Music Festival Preview: Lowell’s The Town and The City — “A Passion Project”

By Paul Robicheau

The Town and The City Festival honors the “spirit of [Jack] Kerouac, a celebration of exploration, discovery, love of life, those things that he wrote about.”

Booker Chris Porter — bringing his skills to Lowell, his “old hometown.” Photo: Peter Dervin

For the past 26 years, Chris Porter spent the bulk of his time on the West Coast, booking huge music events from Bumbershoot to the Hardly Strictly Bluegrass Festival. But his heart belonged to Lowell, the Massachusetts city where Porter grew up and then returned to create The Town and The City Festival, his self-proclaimed “passion project,” now in its fourth year on April 28-29.

“Bringing my skills to my old hometown,” says Porter, whose local history includes booking bands at Boston clubs like the Middle East, Mama Kin, and Once Ballroom.

NPR Tiny Desk Contest winner Alisa Amador will perform at The Town and The City Festival. Photo: courtesy of the artist

Named after the earliest novel of Lowell icon Jack Kerouac, The Town and The City Festival keeps the Mill City’s small downtown theaters, clubs, taverns, and galleries bustling. The 2023 fest features out-of-town notables John Doe of L.A. punk band X, Rhett Miller of country-rockers the Old 97’s, and indie-rocker Ted Leo. But at least 80 percent of the lineup will be devoted to regional or locally based artists, led by Buffalo Tom, Dalton & the Sheriffs, Pile, Vapors of Morphine, Peter Mulvey & Sista Strings, Robin Lane, Ali McGuirk, and NPR Tiny Desk Contest winner Alisa Amador.

The festival honors the “spirit of Kerouac, a celebration of exploration, discovery, love of life, those things that he wrote about,” Porter says, adding, “I like to have some literary or poetic elements to it — and one year we did a musical tribute to Kerouac.”

Prose and music will mix this year in a special edition of the performance series Earfull with two locally launched musicians who have become nationally known authors. Warren Zanes, a co-founder of the Del Fuegos and former VP of the Rock & Roll Hall of Fame, will present his new book on Bruce Springsteen’s Nebraska, while Buffalo Tom’s Bill Janovitz will read from his new book (Arts Fuse review) about Leon Russell.

“I’m a great admirer of Warren’s writing,” says Janovitz, who recalls moderating a Café 939 event on the occasion of Zanes’s 2015 Tom Petty biography and playing some Petty tunes. “He also brings what I feel like I bring to books, the experience — having been in the band, been in vans, been in the backstages over and over again, never mind the recording studios.… It’s a comfortable playing field when you’re talking to musicians, which is the bulk of who I talked to for [my] book.”

Janovitz says he plans to perform a couple of Leon Russell songs, a Buffalo Tom tune, and (with Zanes’s blessing) Springsteen’s “Highway Patrolman” on Saturday.

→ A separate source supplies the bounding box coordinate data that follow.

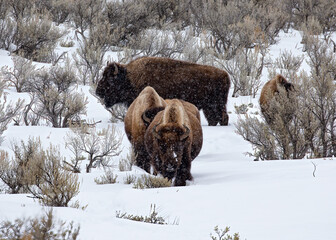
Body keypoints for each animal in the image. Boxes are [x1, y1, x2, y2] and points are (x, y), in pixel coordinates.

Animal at [96, 56, 230, 125]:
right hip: (210, 107)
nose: (98, 91)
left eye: (110, 79)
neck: (129, 78)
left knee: (223, 118)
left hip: (216, 104)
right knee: (214, 118)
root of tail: (226, 75)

On Friday, Janovitz will front Buffalo Tom at the Zorba Music Hall, the same room the trio played at the festival in 2019 before Covid forced a two-year delay for The Town and The City, which switched from a fall event to spring 2022 in the process.

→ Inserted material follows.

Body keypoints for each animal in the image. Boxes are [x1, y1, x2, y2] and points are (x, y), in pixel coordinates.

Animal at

“That room is like something out of ‘Kojak,’” Janovitz says with a laugh of Greek restaurant and entertainment space Zorba. “It’s like 1979 or something. I love it.”

Buffalo Tom (L-R Tom Maginnis, Bill Janovitz, and Chris Colbourn) will perform at The Town and The City. Photo: courtesy of the artist

Janovitz recognizes the charms of Lowell — beyond being just a 20-minute drive from his house. “You’re driving into a place like that, it’s like Americana,” he says. “Just the way the light hits off the mills makes you think of Hopper paintings.”

There will also be illumination at night along Lowell’s West Canal from hundreds of personalized lanterns set afloat for “Points of Light,” a free Saturday event with music from the UMass Lowell Cambodian music ensemble Wong Pleng Khmer and Lowell-rooted singer/songwriter Jen Kearney on Ecumenical Plaza. Outdoor elements will be a first this year for The Town and The City fest, Porter says.

While he wants people from Greater Lowell to attend the festival, Porter is looking beyond, from Boston to New Hampshire. “I want this to draw people to the city and have this be one of many things to help the whole creative community there.”

Full-festival passes and individual show tickets are both available for The Town and The City Festival.

Paul Robicheau served more than 20 years as contributing editor for music at the Improper Bostonian in addition to writing and photography for the Boston Globe, Rolling Stone, and many other publications. He was also the founding arts editor of Boston Metro.